LUFlow is an flow-based intrusion detection data set which contains a robust ground truth through correlation with threat intelligence services. LUFlow contains telemetry containing emerging attack vectors through the composition of honeypots within Lancaster University's address space. The labelling mechanism is autonomous, enabling the constant capture, labelling and publishing of telemetry to this repository. Flows which were unable to be determined as malicious, but are not part of the normal telemetry profile are labelled as outliers. These are included to encourage further analysis to discover the true intent behind their actions. Known normal traffic is also captured from production services, e.g. ssh and database traffic, and included in this data set.
This data set is constantly updated using the Citrus framework. This repository is structured into the year and month the telemetry was captured. For example, to find telemtry captured within September 2020, the folder 2020/09 is used.

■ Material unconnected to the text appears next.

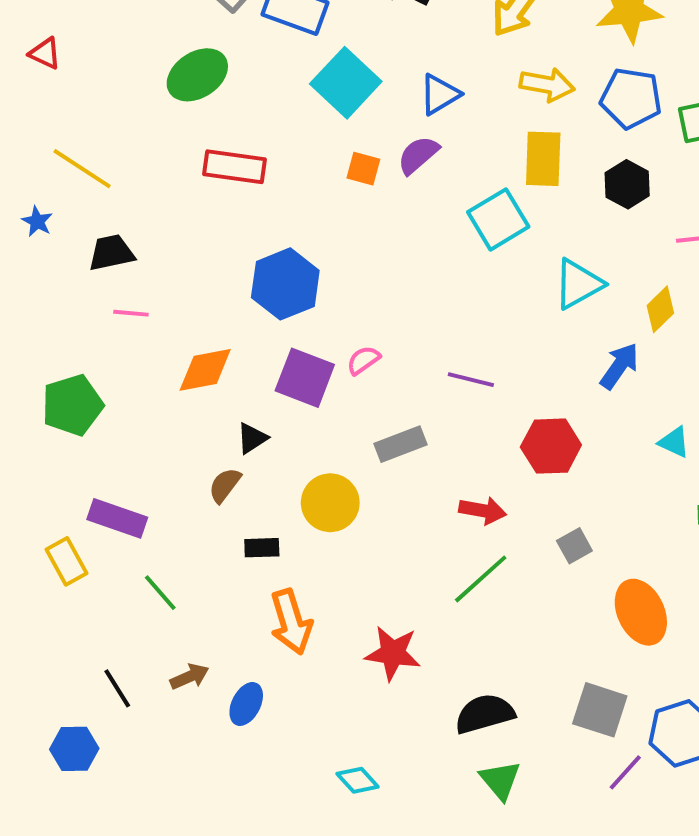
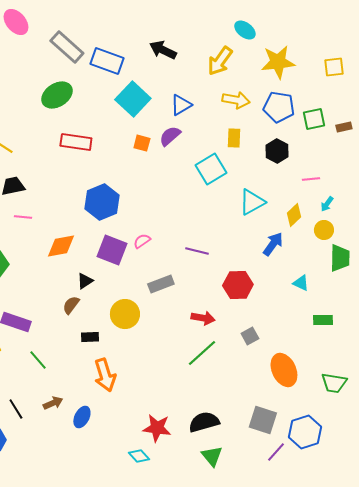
yellow rectangle: (543, 159) -> (234, 138), size x0.7
red star: (393, 653) -> (157, 428), moved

The telemetry is captured using Cisco's Joy tool. This tool records multiple measurements associated with flows. Features are engineered from these measurements, which are outlined below:
Name | Description |
---|---|
src_ip | The source IP address associated with the flow. This feature is anonymised to the corresponding Autonomous System |
src_port | The source port number associated with the flow. |
dest_ip | The destination IP address associated with the flow. The feature is also anonymised in the same manner as before. |
dest_port | The destination port number associated with the flow |
protocol | The protocol number associated with the flow. For example TCP is 6 |
bytes_in | The number of bytes transmitted from source to destination |
bytes_out | The number of bytes transmitted from destination to source. |
num_pkts_in | The packet count from source to destination |
num_pkts_out | The packet count from destination to source |
entropy | The entropy in bits per byte of the data fields within the flow. This number ranges from 0 to 8. |
total_entropy | The total entropy in bytes over all of the bytes in the data fields of the flow |
mean_ipt | The mean of the inter-packet arrival times of the flow |
time_start | The start time of the flow in seconds since the epoch. |
time_end | The end time of the flow in seconds since the epoch |
duration | The flow duration time, with microsecond precision |
label | The label of the flow, as decided by Tangerine. Either benign, outlier, or malicious |